The Hedgehog engine(Sonic Unleashed/Generations) had semi-realtime GI for a while.

I don’t know if anyone knew about this, but I thought it was interesting. The Hedgehog engine, the one used in Sonic Unleashed, Generations, and Lost Worlds, had a sort of semi-realtime GI.

http://www.gdcvault.com/play/1428/Global-Illumination-in-SONIC

At the link above is a presentation given in 2009, I think, of the engine. In the left hand column, there are “bookmarks” you can press to go to a certain part in the presentation. A couple of those marks that are insteresting are:

Real-Time Light Samples - at 10:04
Demo - at 26:58
Good example at 34:35 (no bookmark).
Demo - at 35:35
The Future - at 56:18

This engine uses static lights, so static GI, too. But, even so, I’m surprised not any games used this engine (it’s just a graphics engine).
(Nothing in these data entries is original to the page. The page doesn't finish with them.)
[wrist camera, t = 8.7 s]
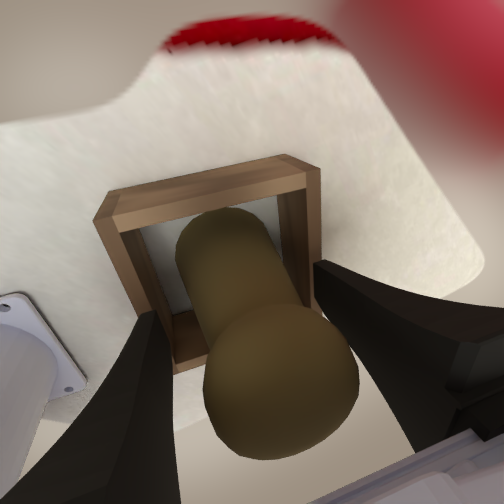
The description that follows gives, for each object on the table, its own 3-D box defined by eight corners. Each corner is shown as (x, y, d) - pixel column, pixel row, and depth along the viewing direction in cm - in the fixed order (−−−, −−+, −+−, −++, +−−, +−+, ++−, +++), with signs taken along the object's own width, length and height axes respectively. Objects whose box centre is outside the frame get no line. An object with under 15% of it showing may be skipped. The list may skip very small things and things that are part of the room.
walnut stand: (165, 327, 18) (166, 377, 15) (108, 191, 14) (92, 220, 10) (295, 287, 20) (322, 324, 17) (284, 153, 15) (320, 168, 12)
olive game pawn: (280, 271, 19) (394, 430, 10) (198, 307, 19) (238, 512, 9) (256, 191, 16) (392, 316, 7) (156, 231, 15) (153, 429, 6)
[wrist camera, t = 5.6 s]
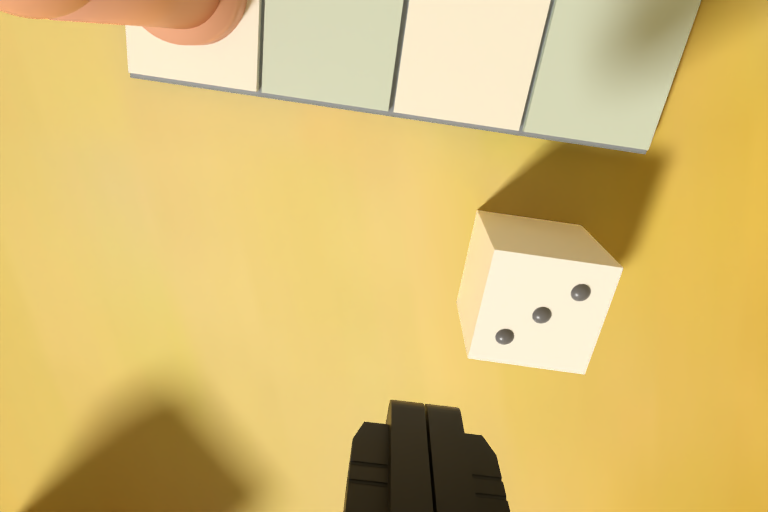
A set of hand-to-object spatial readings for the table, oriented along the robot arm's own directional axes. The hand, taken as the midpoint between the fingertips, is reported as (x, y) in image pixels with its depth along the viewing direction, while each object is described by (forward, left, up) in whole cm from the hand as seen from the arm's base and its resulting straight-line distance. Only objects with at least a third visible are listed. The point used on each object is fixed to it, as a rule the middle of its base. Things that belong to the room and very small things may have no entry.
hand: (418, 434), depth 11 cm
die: (+5, 0, -12) cm, 13 cm away
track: (-2, +9, -12) cm, 15 cm away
It uses what they call a “GI atlas” and a “light field”. The GI atlas is basically baked GI lightmaps and the light field is what gets the texels around the character, like Sonic. Here’s a picture of what the light map is like: http://info.sonicretro.org/File:Unleashed_dev_072.jpg

You can also see a real-time example at around 36:40 in the video I linked.

You can see a couple of in-game examples of it in action in the attached pictures.

Here’s a couple of sites for some more info:
http://info.sonicretro.org/Hedgehog_Engine

I just thought I’d throw this out there and see what people think. I gotta say, I think I could do this in Blender’s game engine by baking GI, getting texel info, and setting vertex color to amend the GLSL shading.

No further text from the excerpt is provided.